_PROVIDED TEXT:_
>> Begin
The purpose of this study is to design a procedure including a class of methods for variable reduction via determining variable inefficiency in high-dimensional event history analysis where variable efficiency refers to the effect of a variable on event history data. As an outline, the concept of decision-making process, event history analysis, and relevant data analysis techniques are presented in Section 2. The logical model for the transformation of the explanatory variable dataset is proposed and three multidisciplinary variable selection methods and algorithms through variable efficiency are designed in Section 3. The results and comparison of results with well-known methods and simulation patterns are presented in Section 4. Finally, concluding remarks, including the advantages of the proposed methods are discussed in Section 5. The computer package that we use in this research is the MATLAB® R2011b programming environment.
In this section, applied introductions to decision-making process and event history analysis as well as data analysis techniques are presented.
Decision-making theories are classified based on two attributes: (a) Deterministic, which deals with a logical preference relation for any given action or Probabilistic, which postulate a probability function instead, and (b) Static, which assume the preference relation or probability function as time-independent or Dynamic which assume time-dependent events (Busemeyer, J. R., and Townsend, J. T., 1993). Historically, the Deterministic-Static decision-making is more popular decision-making process specifically under uncertainty. The assumption of decision-making in this study falls in this category as well.
>> End
_EXTRACTED RECORDS:_
>> Begin
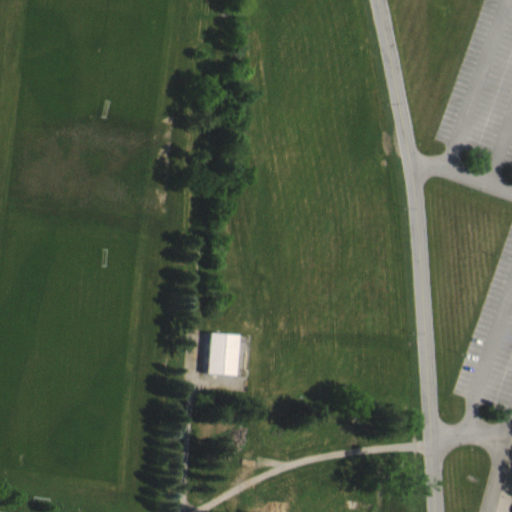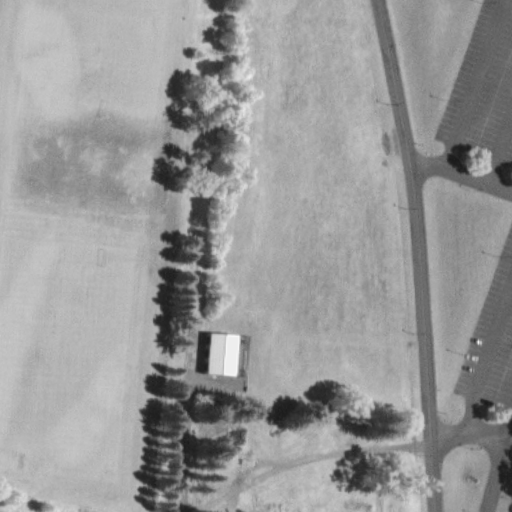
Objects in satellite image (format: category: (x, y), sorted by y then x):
park: (89, 65)
road: (478, 72)
parking lot: (482, 87)
road: (445, 157)
road: (490, 172)
road: (460, 177)
road: (415, 254)
park: (276, 271)
park: (70, 338)
road: (491, 338)
parking lot: (491, 339)
building: (217, 357)
road: (470, 415)
road: (468, 431)
road: (511, 438)
road: (500, 477)
road: (1, 511)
>> End
_WORK TO DO:_ Write a continuation of the passage on variable reduction in high-dimensional event history analysis, picking up right after its final sentence.

_EXPECTED OUTPUT:_
As a process of making choices by setting objectives, gathering information, and assessing alternative choices in a decision-making process, broadly includes seven steps: (1) Defining the decision, (2) Collecting information, (3) Identifying alternatives, (4) Evaluating the alternatives, (5) Selecting best alternative(s), (6) Taking action, (7) Review decision and consequences (Busemeyer, J. R., and Townsend, J. T., 1993).
A major part of decision-making involves the analysis of a finite set of alternatives described in terms of evaluative criteria. The mathematical techniques of decision-making are among the most valuable factors of this process, which are generally referred to as realization in the quantitative methods of decision-making (Sadeghzadeh, K., and Salehi, M. B., 2010). With the increasing complexity and the variety of decision-making problems due to the huge size of data, the process of decision-making becomes more valuable (Brynjolfsson, E., 2012).
A brief review of event history analysis concept and definition of survival function is following.
Event history analysis consider the time until the occurrence of an event. The time can be measured in days, weeks, years, etc. Event history analysis is also known as time-to-event analysis which generally defined as a set of methods for analyzing such data where subjects are usually followed over a specified time period. Event history (time-to-event data) analysis has been used widely in the social sciences such as felons’ time to parole in criminology, duration of first marriage in sociology, length of newspaper or magazine subscription in marketing and worker’s compensation claims in insurance (Lee, E. T., and Wang, J. W., 2013) (Hosmer D. W. Jr., and Lemeshow, S., 1999) (Kalbfleisch, J. D., and Prentice, R. L., 2011).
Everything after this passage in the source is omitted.